In the data below, take everything from the line containing "fin de lo que" down to the line containing "El origen del descontento: corrupc", both included, and lay it out as a JSON list of strings with one string per line and no blank lines.
*** MATERIALS PROVIDED
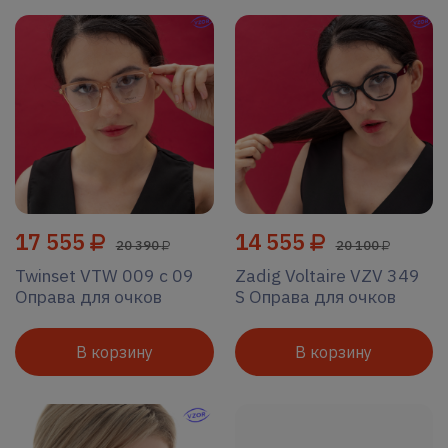
17 555
14 555
20 390
20 100
Twinset VTW 009 c 09
Zadig Voltaire VZV 349
Оправа для очков
S Оправа для очков
В корзину
В корзину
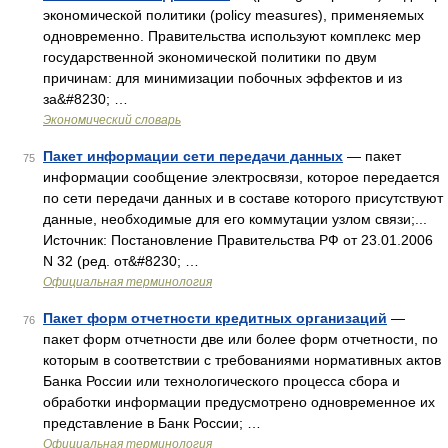
экономической политики (policy measures), применяемых
одновременно. Правительства используют комплекс мер
государственной экономической политики по двум
причинам: для минимизации побочных эффектов и из
за&#8230; …
Экономический словарь
Пакет информации сети передачи данных
— пакет
75
информации сообщение электросвязи, которое передается
по сети передачи данных и в составе которого присутствуют
данные, необходимые для его коммутации узлом связи;...
Источник: Постановление Правительства РФ от 23.01.2006
N 32 (ред. от&#8230; …
Официальная терминология
Пакет форм отчетности кредитных организаций
—
76
пакет форм отчетности две или более форм отчетности, по
которым в соответствии с требованиями нормативных актов
Банка России или технологического процесса сбора и
обработки информации предусмотрено одновременное их
представление в Банк России; …
Официальная терминология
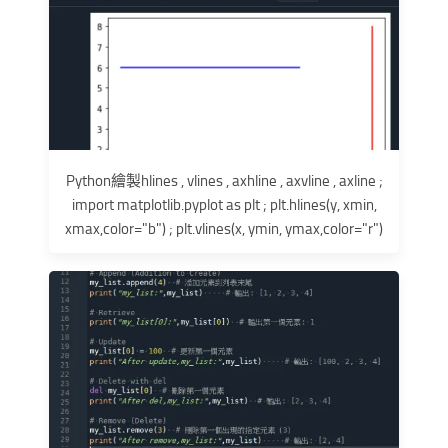
Python繪製hlines , vlines , axhline , axvline , axline ;
import matplotlib.pyplot as plt ; plt.hlines(y, xmin,
xmax,color="b") ; plt.vlines(x, ymin, ymax,color="r")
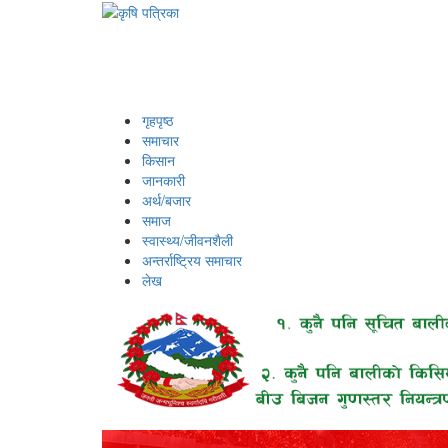
गृहपृष्ठ
समाचार
किसान
जानकारी
अर्थ/बजार
समाज
स्वास्थ्य/जीवनशैली
अन्तर्राष्ट्रिय समाचार
लेख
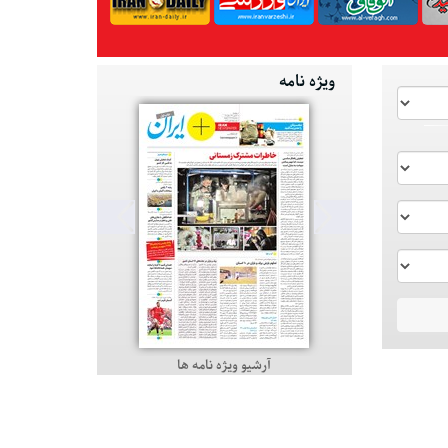
ویژه نامه
آرشیو ویژه نامه ها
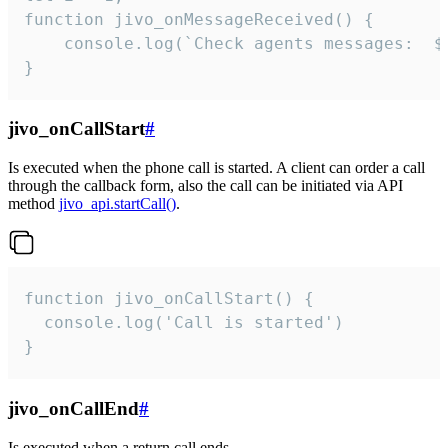
function jivo_onMessageReceived() {

	console.log(`Check agents messages:  ${i++}`)

}
jivo_onCallStart
#
Is executed when the phone call is started. A client can order a call
through the callback form, also the call can be initiated via API
method
jivo_api.startCall()
.
function jivo_onCallStart() {

  console.log('Call is started')

}
jivo_onCallEnd
#
Is executed when a return call ends.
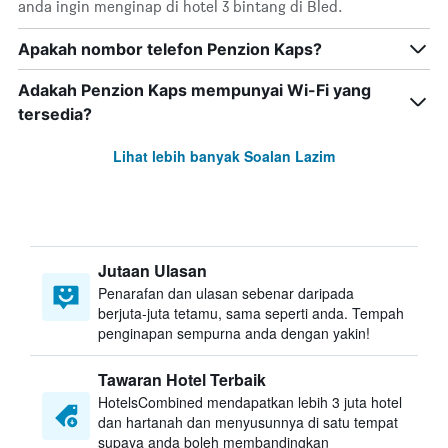
anda ingin menginap di hotel 3 bintang di Bled.
Apakah nombor telefon Penzion Kaps?
Adakah Penzion Kaps mempunyai Wi-Fi yang
tersedia?
Lihat lebih banyak Soalan Lazim
Jutaan Ulasan
Penarafan dan ulasan sebenar daripada
berjuta-juta tetamu, sama seperti anda. Tempah
penginapan sempurna anda dengan yakin!
Tawaran Hotel Terbaik
HotelsCombined mendapatkan lebih 3 juta hotel
dan hartanah dan menyusunnya di satu tempat
supaya anda boleh membandingkan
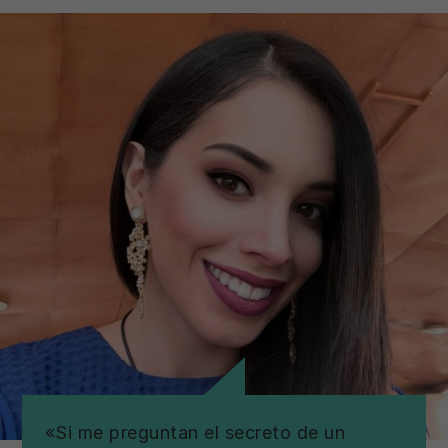
«Si me preguntan el secreto de un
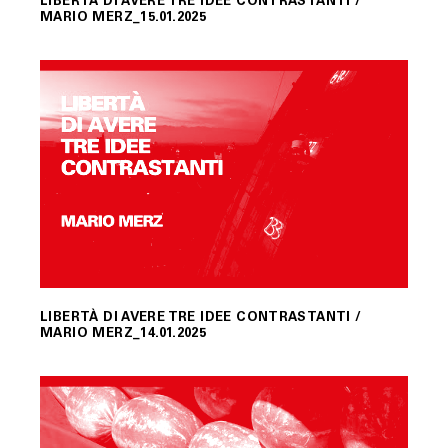
LIBERTÀ DI AVERE TRE IDEE CONTRASTANTI /
MARIO MERZ_15.01.2025
LIBERTÀ DI AVERE TRE IDEE CONTRASTANTI /
MARIO MERZ_14.01.2025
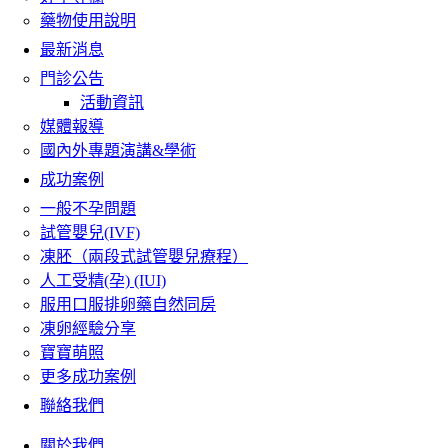
藥物使用說明
最新消息
門診公告
活動資訊
媒體報導
國內外專題演講&學術
成功案例
一般不孕問題
試管嬰兒(IVF)
凍胚（兩段式試管嬰兒療程）
人工受精(孕) (IUI)
服用口服排卵藥自然同房
凍卵經驗分享
寶寶萌照
更多成功案例
聯絡我們
關於我們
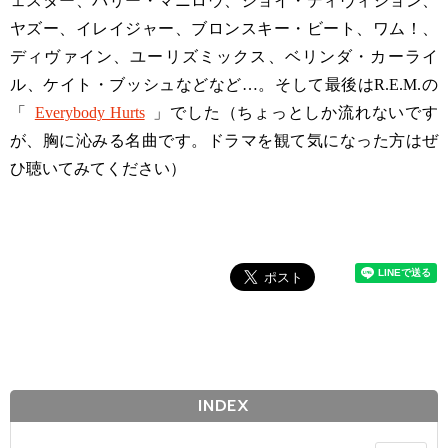
ェスター、バリー・マニロウ、ジョイ・ディヴィジョン、
ヤズー、イレイジャー、ブロンスキー・ビート、ワム！、
ディヴァイン、ユーリズミックス、ベリンダ・カーライ
ル、ケイト・ブッシュなどなど…。そして最後はR.E.M.の
「
Everybody Hurts
」でした（ちょっとしか流れないです
が、胸に沁みる名曲です。ドラマを観て気になった方はぜ
ひ聴いてみてください）
INDEX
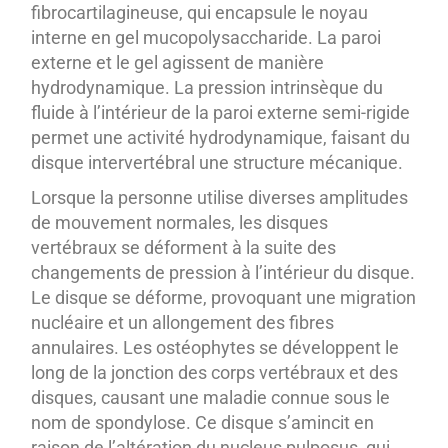
fibrocartilagineuse, qui encapsule le noyau
interne en gel mucopolysaccharide. La paroi
externe et le gel agissent de manière
hydrodynamique. La pression intrinsèque du
fluide à l’intérieur de la paroi externe semi-rigide
permet une activité hydrodynamique, faisant du
disque intervertébral une structure mécanique.
Lorsque la personne utilise diverses amplitudes
de mouvement normales, les disques
vertébraux se déforment à la suite des
changements de pression à l’intérieur du disque.
Le disque se déforme, provoquant une migration
nucléaire et un allongement des fibres
annulaires. Les ostéophytes se développent le
long de la jonction des corps vertébraux et des
disques, causant une maladie connue sous le
nom de spondylose. Ce disque s’amincit en
raison de l’altération du nucleus pulposus, qui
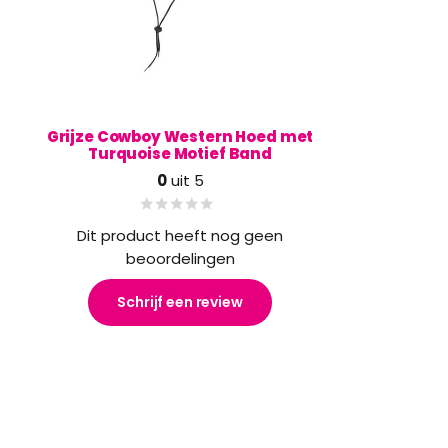
Grijze Cowboy Western Hoed met
Turquoise Motief Band
0
uit 5
Dit product heeft nog geen
beoordelingen
Schrijf een review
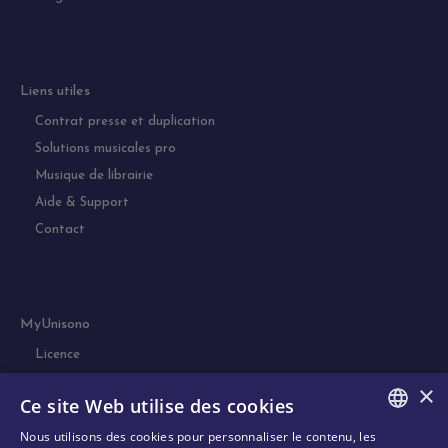
Liens utiles
Contrat presse et duplication
Solutions musicales pro
Musique de librairie
Aide & Support
Contact
MyUnisono
Licence
Simulation
×
Ce site Web utilise des cookies
Nous utilisons des cookies pour personnaliser le contenu, les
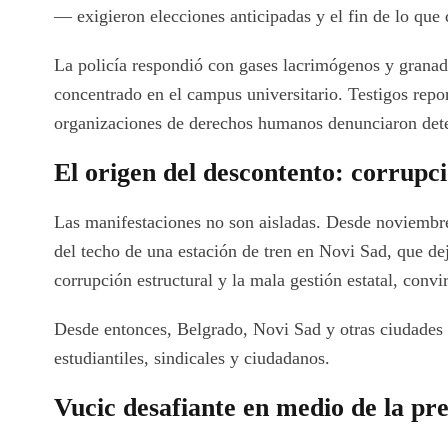
— exigieron elecciones anticipadas y el fin de lo que
La policía respondió con gases lacrimógenos y granada
concentrado en el campus universitario. Testigos repo
organizaciones de derechos humanos denunciaron deten
El origen del descontento: corrupc
Las manifestaciones no son aisladas. Desde noviembre 
del techo de una estación de tren en Novi Sad, que dej
corrupción estructural y la mala gestión estatal, convi
Desde entonces, Belgrado, Novi Sad y otras ciudades
estudiantiles, sindicales y ciudadanos.
Vucic desafiante en medio de la pre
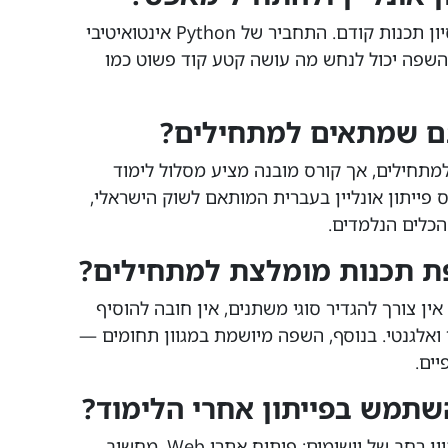
כן, ניתן ללמוד פייתון אונליין גם ללא ניסיון תכנות קודם. התחביר של Python אינטואיטיבי
השפה יכול לנחש מה עושה קטע קוד פשוט כמו
נם שמתאים למתחילים?
למתחילים, אך קורס מובנה מציע מסלול לימוד
Real Time מציעה קורס פייתון אונליין בעברית המותאם לשוק הישראלי,
הכלים הנלמדים.
ת תכנות מומלצת למתחילים?
ין צורך להגדיר סוגי משתנים, אין חובה להוסיף
 ואלגנטי. בנוסף, השפה מיושמת במגוון תחומים —
שתמש בפייתון אחרי הלימוד?
Python היא שפה כללית המשמשת למגוון רחב של יישומים: פיתוח אתרי Web, מחשוב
******
* [RESPONSE TO THIS EXERCISE]:
[
  "— exigieron elecciones anticipadas y el fin de lo que",
  "La policía respondió con gases lacrimógenos y granada",
  "concentrado en el campus universitario. Testigos repo",
  "organizaciones de derechos humanos denunciaron deten",
  "El origen del descontento: corrupc"
]